The Nigerians fled the city into the desert, along with the other militants, days before a French airstrike on January 20.
A man who said he was hired to cook for the militants said the Boko Haram members trained for about 10 months at what is now a bombed-out customs-police building on Timbuktu’s desert fringe, intermingling with a local al Qaeda offshoot called Ansar Dine.
"Every day I saw people coming here, saying they want to sign up," said the man, whose description of the militants’ activities matched those offered by four neighbours.Locals were quoted as saying that until just a few weeks ago, the bombed-out customs-police building in Timbuktu was one of bustling training centers populated not only by local al Qaeda-linked militants but also by hundreds of Boko Haram members.
Well over 200 Nigerians arrived in Timbuktu in April 2012 in about 300 cars, the cook said, after al Qaeda in the Islamic Maghreb (AQIM) swept into the city.
Residents said about 50 Boko Haram militants lived and trained at the customs building, and 50 more lived in an annex across a giant sandy lot, while others took up in other abandoned government buildings.
The presence of Nigerian trainees in Mali confirms statements earlier made by authorities that some Boko Haram fighters trained in Mali.
Last year, a senior security chief gave a briefing in which he said Nigeria was going to Mali primarily to uproot the Boko Haram training facilities.
Also, Chief of Army Staff Lt-General Azubuike Ihejirika said last month that Boko Haram received training in Mali, making it imperative for Nigerian troops to join the international campaign to free northern Mali from militants.
Running a war college
The report quoted neighbours as saying that in Timbuktu, AQIM ran a sophisticated war college from several abandoned buildings. Judging by locals’ accounts of the training, this was where Boko Haram militants gained skills to allow them to expand beyond their typical quick-hit bomb strikes.
On dunes just west of the customs house, Boko Haram fighters fired shoulder-fired arms, the cook and four neighbors said — though it couldn’t be determined if they were describing sophisticated rockets or more rudimentary mortars. In its Nigeria attacks, Boko Haram appears not to have used shoulder-mounted weapons.

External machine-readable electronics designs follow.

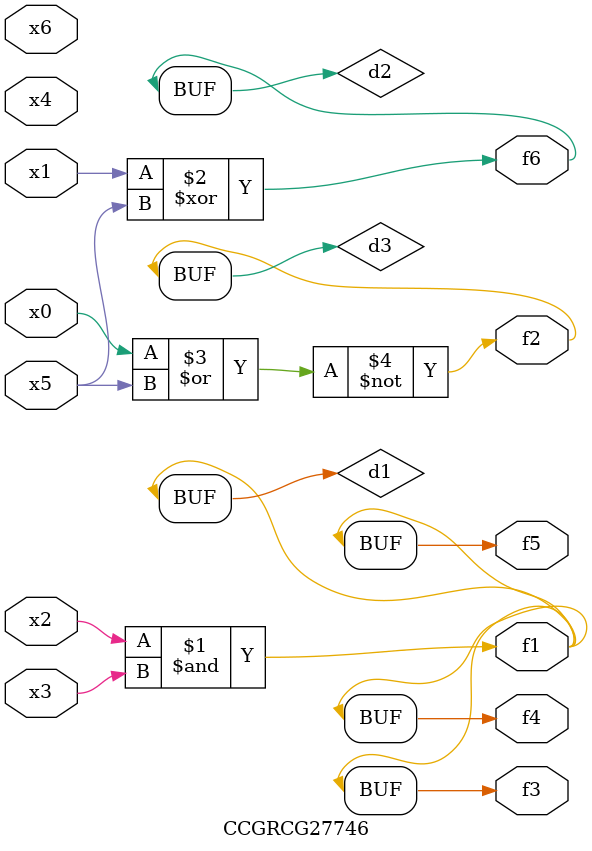
<source format=v>
module CCGRCG27746(
	input x0, x1, x2, x3, x4, x5, x6,
	output f1, f2, f3, f4, f5, f6
);

	wire d1, d2, d3;

	and (d1, x2, x3);
	xor (d2, x1, x5);
	nor (d3, x0, x5);
	assign f1 = d1;
	assign f2 = d3;
	assign f3 = d1;
	assign f4 = d1;
	assign f5 = d1;
	assign f6 = d2;
endmodule

</source>
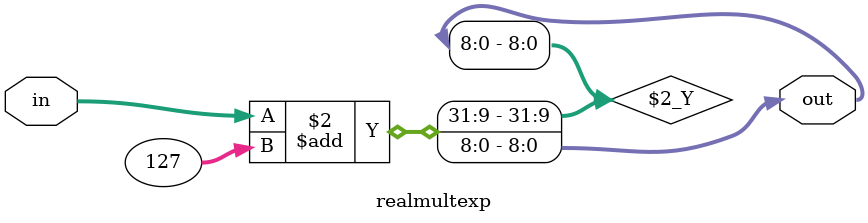
<source format=v>
`timescale 1ns / 1ps


module realmultexp(
input [8:0] in,
output reg [8:0] out
    );
    
always
begin
out = in + 127;
end    
endmodule

</source>
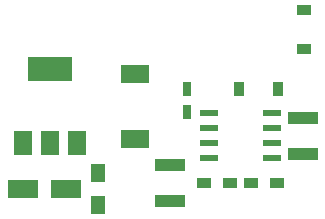
<source format=gbr>
G04 #@! TF.GenerationSoftware,KiCad,Pcbnew,(5.1.5)-3*
G04 #@! TF.CreationDate,2020-11-29T18:58:37+00:00*
G04 #@! TF.ProjectId,Retrospector_Power_Test_LM2675,52657472-6f73-4706-9563-746f725f506f,rev?*
G04 #@! TF.SameCoordinates,Original*
G04 #@! TF.FileFunction,Paste,Top*
G04 #@! TF.FilePolarity,Positive*
%FSLAX46Y46*%
G04 Gerber Fmt 4.6, Leading zero omitted, Abs format (unit mm)*
G04 Created by KiCad (PCBNEW (5.1.5)-3) date 2020-11-29 18:58:37*
%MOMM*%
%LPD*%
G04 APERTURE LIST*
%ADD10R,2.500000X1.000000*%
%ADD11R,1.550000X0.600000*%
%ADD12R,2.400000X1.500000*%
%ADD13R,3.800000X2.000000*%
%ADD14R,1.500000X2.000000*%
%ADD15R,1.200000X0.900000*%
%ADD16R,0.900000X1.200000*%
%ADD17R,0.750000X1.200000*%
%ADD18R,1.300000X1.500000*%
%ADD19R,2.600000X1.600000*%
G04 APERTURE END LIST*
D10*
X99100000Y-69000000D03*
X99100000Y-72000000D03*
X110400000Y-68000000D03*
X110400000Y-65000000D03*
D11*
X102400000Y-64595000D03*
X102400000Y-65865000D03*
X102400000Y-67135000D03*
X102400000Y-68405000D03*
X107800000Y-68405000D03*
X107800000Y-67135000D03*
X107800000Y-65865000D03*
X107800000Y-64595000D03*
D12*
X96200000Y-61250000D03*
X96200000Y-66750000D03*
D13*
X89000000Y-60850000D03*
D14*
X89000000Y-67150000D03*
X91300000Y-67150000D03*
X86700000Y-67150000D03*
D15*
X106000000Y-70500000D03*
X108200000Y-70500000D03*
X102000000Y-70500000D03*
X104200000Y-70500000D03*
D16*
X108250000Y-62500000D03*
X104950000Y-62500000D03*
D17*
X100600000Y-62550000D03*
X100600000Y-64450000D03*
D18*
X93000000Y-72350000D03*
X93000000Y-69650000D03*
D15*
X110500000Y-59150000D03*
X110500000Y-55850000D03*
D19*
X90300000Y-71000000D03*
X86700000Y-71000000D03*
M02*

</source>
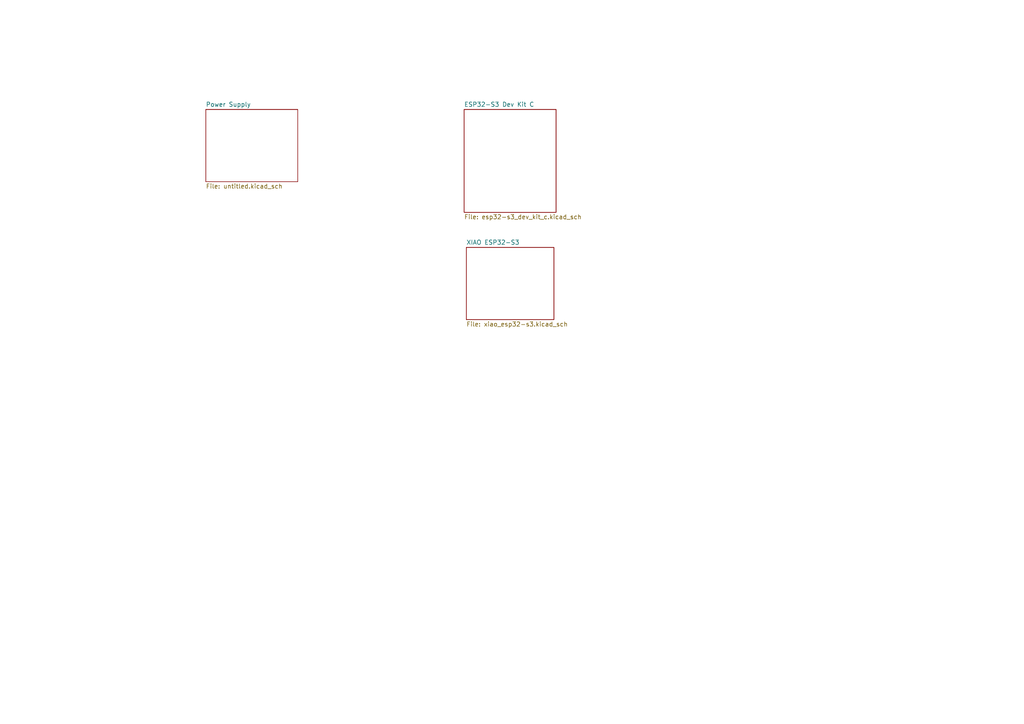
<source format=kicad_sch>
(kicad_sch
	(version 20231120)
	(generator "eeschema")
	(generator_version "8.0")
	(uuid "941a36f0-86a7-4375-9108-9f9aed2a535a")
	(paper "A4")
	(lib_symbols)
	(sheet
		(at 135.255 71.755)
		(size 25.4 20.955)
		(fields_autoplaced yes)
		(stroke
			(width 0.1524)
			(type solid)
		)
		(fill
			(color 0 0 0 0.0000)
		)
		(uuid "0a69c683-1c29-46d5-8104-f3779973f4ce")
		(property "Sheetname" "XIAO ESP32-S3"
			(at 135.255 71.0434 0)
			(effects
				(font
					(size 1.27 1.27)
				)
				(justify left bottom)
			)
		)
		(property "Sheetfile" "xiao_esp32-s3.kicad_sch"
			(at 135.255 93.2946 0)
			(effects
				(font
					(size 1.27 1.27)
				)
				(justify left top)
			)
		)
		(instances
			(project "artnet_rgb_led_controller"
				(path "/941a36f0-86a7-4375-9108-9f9aed2a535a"
					(page "4")
				)
			)
		)
	)
	(sheet
		(at 134.62 31.75)
		(size 26.67 29.845)
		(fields_autoplaced yes)
		(stroke
			(width 0.1524)
			(type solid)
		)
		(fill
			(color 0 0 0 0.0000)
		)
		(uuid "0df3fe4c-6ee6-470c-a415-096bb6608b0b")
		(property "Sheetname" "ESP32-S3 Dev Kit C"
			(at 134.62 31.0384 0)
			(effects
				(font
					(size 1.27 1.27)
				)
				(justify left bottom)
			)
		)
		(property "Sheetfile" "esp32-s3_dev_kit_c.kicad_sch"
			(at 134.62 62.1796 0)
			(effects
				(font
					(size 1.27 1.27)
				)
				(justify left top)
			)
		)
		(instances
			(project "artnet_rgb_led_controller"
				(path "/941a36f0-86a7-4375-9108-9f9aed2a535a"
					(page "3")
				)
			)
		)
	)
	(sheet
		(at 59.69 31.75)
		(size 26.67 20.955)
		(fields_autoplaced yes)
		(stroke
			(width 0.1524)
			(type solid)
		)
		(fill
			(color 0 0 0 0.0000)
		)
		(uuid "187104d3-59a0-44ea-8566-6c9176a06cde")
		(property "Sheetname" "Power Supply"
			(at 59.69 31.0384 0)
			(effects
				(font
					(size 1.27 1.27)
				)
				(justify left bottom)
			)
		)
		(property "Sheetfile" "untitled.kicad_sch"
			(at 59.69 53.2896 0)
			(effects
				(font
					(size 1.27 1.27)
				)
				(justify left top)
			)
		)
		(instances
			(project "artnet_rgb_led_controller"
				(path "/941a36f0-86a7-4375-9108-9f9aed2a535a"
					(page "2")
				)
			)
		)
	)
	(sheet_instances
		(path "/"
			(page "1")
		)
	)
)

</source>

Within a week of the foreign militants’ arrival, the al Qaeda-backed groups began offering jobs to locals. A gunman came to the cook’s door, looking for someone fluent in the Hausa language — which the cook had learned in Kumasi, a trading town in Ghana with a large Hausa population. They paid him about N3,000 a day, he said, to cook for Ansar Dine and Boko Haram.
A restaurateur said he sometimes brought tubs of couscous and spaghetti to the training camp, but said the Boko Haram fighters didn’t extend much courtesy to locals. "They are extremely rude," said the restaurateur, adding: "They pay whatever price you want."

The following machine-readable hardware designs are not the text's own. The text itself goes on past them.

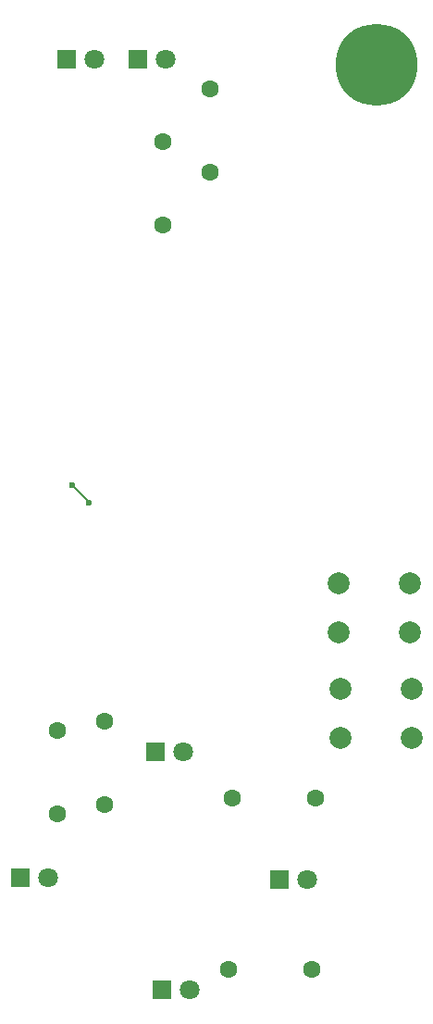
<source format=gbr>
%TF.GenerationSoftware,KiCad,Pcbnew,9.0.2*%
%TF.CreationDate,2025-07-01T09:30:53-07:00*%
%TF.ProjectId,solder,736f6c64-6572-42e6-9b69-6361645f7063,rev?*%
%TF.SameCoordinates,Original*%
%TF.FileFunction,Copper,L1,Top*%
%TF.FilePolarity,Positive*%
%FSLAX46Y46*%
G04 Gerber Fmt 4.6, Leading zero omitted, Abs format (unit mm)*
G04 Created by KiCad (PCBNEW 9.0.2) date 2025-07-01 09:30:53*
%MOMM*%
%LPD*%
G01*
G04 APERTURE LIST*
%TA.AperFunction,ComponentPad*%
%ADD10C,2.000000*%
%TD*%
%TA.AperFunction,ComponentPad*%
%ADD11R,1.800000X1.800000*%
%TD*%
%TA.AperFunction,ComponentPad*%
%ADD12C,1.800000*%
%TD*%
%TA.AperFunction,ComponentPad*%
%ADD13C,1.600000*%
%TD*%
%TA.AperFunction,ViaPad*%
%ADD14C,7.500000*%
%TD*%
%TA.AperFunction,ViaPad*%
%ADD15C,0.600000*%
%TD*%
%TA.AperFunction,Conductor*%
%ADD16C,0.200000*%
%TD*%
G04 APERTURE END LIST*
D10*
%TO.P,SW1,1,1*%
%TO.N,Net-(R10-Pad1)*%
X153435000Y-94950000D03*
X159935000Y-94950000D03*
%TO.P,SW1,2,2*%
%TO.N,Net-(BT1-+)*%
X153435000Y-99450000D03*
X159935000Y-99450000D03*
%TD*%
D11*
%TO.P,D4,1,K*%
%TO.N,Net-(BT1--)*%
X124270000Y-121880000D03*
D12*
%TO.P,D4,2,A*%
%TO.N,Net-(D4-A)*%
X126810000Y-121880000D03*
%TD*%
D11*
%TO.P,D6,1,K*%
%TO.N,Net-(BT1--)*%
X147955000Y-122070000D03*
D12*
%TO.P,D6,2,A*%
%TO.N,Net-(D6-A)*%
X150495000Y-122070000D03*
%TD*%
D11*
%TO.P,D2,1,K*%
%TO.N,Net-(BT1--)*%
X135035567Y-47032545D03*
D12*
%TO.P,D2,2,A*%
%TO.N,Net-(D2-A)*%
X137575567Y-47032545D03*
%TD*%
D10*
%TO.P,SW2,1,1*%
%TO.N,Net-(R1-Pad2)*%
X153585000Y-104650000D03*
X160085000Y-104650000D03*
%TO.P,SW2,2,2*%
%TO.N,Net-(BT1-+)*%
X153585000Y-109150000D03*
X160085000Y-109150000D03*
%TD*%
D11*
%TO.P,D5,1,K*%
%TO.N,Net-(BT1--)*%
X137220000Y-132150000D03*
D12*
%TO.P,D5,2,A*%
%TO.N,Net-(D5-A)*%
X139760000Y-132150000D03*
%TD*%
D11*
%TO.P,D3,1,K*%
%TO.N,Net-(BT1--)*%
X136660000Y-110430000D03*
D12*
%TO.P,D3,2,A*%
%TO.N,Net-(D3-A)*%
X139200000Y-110430000D03*
%TD*%
D11*
%TO.P,D1,1,K*%
%TO.N,Net-(BT1--)*%
X128502285Y-47077420D03*
D12*
%TO.P,D1,2,A*%
%TO.N,Net-(D1-A)*%
X131042285Y-47077420D03*
%TD*%
D13*
%TO.P,R9,1*%
%TO.N,Net-(R10-Pad1)*%
X137330567Y-62242545D03*
%TO.P,R9,2*%
%TO.N,Net-(D1-A)*%
X137330567Y-54622545D03*
%TD*%
%TO.P,R3,1*%
%TO.N,Net-(D5-A)*%
X143360000Y-130320000D03*
%TO.P,R3,2*%
%TO.N,Net-(R1-Pad2)*%
X150980000Y-130320000D03*
%TD*%
%TO.P,R2,1*%
%TO.N,Net-(D4-A)*%
X127650000Y-108460000D03*
%TO.P,R2,2*%
%TO.N,Net-(R1-Pad2)*%
X127650000Y-116080000D03*
%TD*%
%TO.P,R1,1*%
%TO.N,Net-(D3-A)*%
X132020000Y-107600000D03*
%TO.P,R1,2*%
%TO.N,Net-(R1-Pad2)*%
X132020000Y-115220000D03*
%TD*%
%TO.P,R10,1*%
%TO.N,Net-(R10-Pad1)*%
X141640567Y-49802545D03*
%TO.P,R10,2*%
%TO.N,Net-(D2-A)*%
X141640567Y-57422545D03*
%TD*%
%TO.P,R4,1*%
%TO.N,Net-(D6-A)*%
X151300000Y-114660000D03*
%TO.P,R4,2*%
%TO.N,Net-(R1-Pad2)*%
X143680000Y-114660000D03*
%TD*%
D14*
%TO.N,*%
X156870000Y-47570000D03*
D15*
%TO.N,Net-(BT1-+)*%
X129050000Y-86040000D03*
X130580000Y-87610000D03*
%TD*%
D16*
%TO.N,Net-(BT1-+)*%
X130580000Y-87570000D02*
X130580000Y-87610000D01*
X129050000Y-86040000D02*
X130580000Y-87570000D01*
%TD*%
M02*

</source>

On a typical day, after rising before dawn to pray and read the Quran, the militants ran five laps around the sand-choked lot, the size of several football fields, said the cook and neighbors who witnessed the exercises. After push-ups in the sand, the militants ate a breakfast of bread and powdered milk.
They then met with specialists, the cook said. He described an arms specialist from Pakistan, who he said taught Boko Haram and Ansar Dine members how to break apart and reassemble assault rifles, over and over again. There was a computer specialist who appeared, to the cook, to be mostly occupied making fliers extolling the fundamentalist cause. A heavy arms specialist who the cook said was from
Afghanistan told militants how to breathe steadily when firing a shoulder-mounted rocket.
"Swear to God, every day, new people, they come," said Moulhar Arby, a girl in the earthen-wall house next door to the customs office. "Nobody knows how they come here."
Commanders from Boko Haram and Ansar Dine gave newcomers 4,000 West African CFA, the local equivalent of N1,250, to enlist, the cook said. After training, he said, recruits were given about N4,700—their first taste of money following months of sharing bathrooms with scores of militants.Days before the French bomb hollowed out the customs building, the Nigerians sneaked away, neighbors said. Every night, a few came back to toggle the lights, these people said, presumably to convey to surveillance planes above that Boko Haram was still in Timbuktu, the report said.